### Document passage ###

You make me feel like a hummingbird.
Hello guys! Gosh, its been a tiring week! After common tests and now choir stuff has arrived at the top priority of my list! Choir camp! What can I say? Extremely tiring?
Sigh, many of us are breaking down now. Some for the right reasons, and some for things that can be avoided, but we could not do so. There has been too much stress. And that we three couldn't handle it. I just hope that we would be able to survive these tides of darkness, and help out each other as much as we can. But sometimes its just so hard, seeing that other people won't listen to you. Yet you know that you must do your part.
Showed Miss Tan the proposal for camp. It was quite okay I guess? Though she rejected a couple of ideas, but I think it can be a great success! Sigh. I think I would do the groupings sometime this week! :D. Anyway, Mr Ong said that Sops are having effective sectionals and are improving by leaps and bounds! :D. I feel extremely delighted, but I know I should not be over confident!
Gotta invent some new ways to guide my section this Wednesday! Wish me luck xD.
It seemed like just yesterday that I've just met you.
I missed the blur look in your face.
I missed everything.
Guess it's all gone now.
Looks like I've really done it this time.
You won't even talk to me.

### Raw records ###

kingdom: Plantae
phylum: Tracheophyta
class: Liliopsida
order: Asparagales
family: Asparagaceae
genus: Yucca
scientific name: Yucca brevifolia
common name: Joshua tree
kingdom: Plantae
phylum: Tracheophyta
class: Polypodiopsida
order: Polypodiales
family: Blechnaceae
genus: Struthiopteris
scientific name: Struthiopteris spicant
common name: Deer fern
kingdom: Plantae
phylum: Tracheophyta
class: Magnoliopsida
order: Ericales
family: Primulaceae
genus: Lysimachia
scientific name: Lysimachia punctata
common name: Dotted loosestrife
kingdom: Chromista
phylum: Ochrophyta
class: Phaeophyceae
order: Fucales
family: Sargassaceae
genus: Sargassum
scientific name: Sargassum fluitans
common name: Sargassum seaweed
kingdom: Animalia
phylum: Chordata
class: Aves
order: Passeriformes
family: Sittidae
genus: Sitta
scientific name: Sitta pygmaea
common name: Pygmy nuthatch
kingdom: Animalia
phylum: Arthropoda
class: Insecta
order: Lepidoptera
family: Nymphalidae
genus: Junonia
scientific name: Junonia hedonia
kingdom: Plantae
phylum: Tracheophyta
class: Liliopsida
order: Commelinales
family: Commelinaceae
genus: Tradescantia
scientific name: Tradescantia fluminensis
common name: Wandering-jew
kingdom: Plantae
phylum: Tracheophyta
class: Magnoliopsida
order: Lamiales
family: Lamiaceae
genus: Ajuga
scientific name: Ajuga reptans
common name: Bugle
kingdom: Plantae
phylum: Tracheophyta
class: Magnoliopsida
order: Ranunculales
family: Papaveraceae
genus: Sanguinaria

###

**Written problem 1**
Answer these from the blog post:
(a) Who was shown the proposal for camp?
(b) According to Mr Ong, which section is having effective sectionals?
(c) On what day does the writer plan to try new ways to guide the section?
**Written problem 2**
Copy the blog post's passage starting with "It seemed like" and going on through "talk to me.".

**Exercise output 1**
(a) Miss Tan
(b) The Sops
(c) Wednesday

**Exercise output 2**
It seemed like just yesterday that I've just met you.
I missed the blur look in your face.
I missed everything.
Guess it's all gone now.
Looks like I've really done it this time.
You won't even talk to me.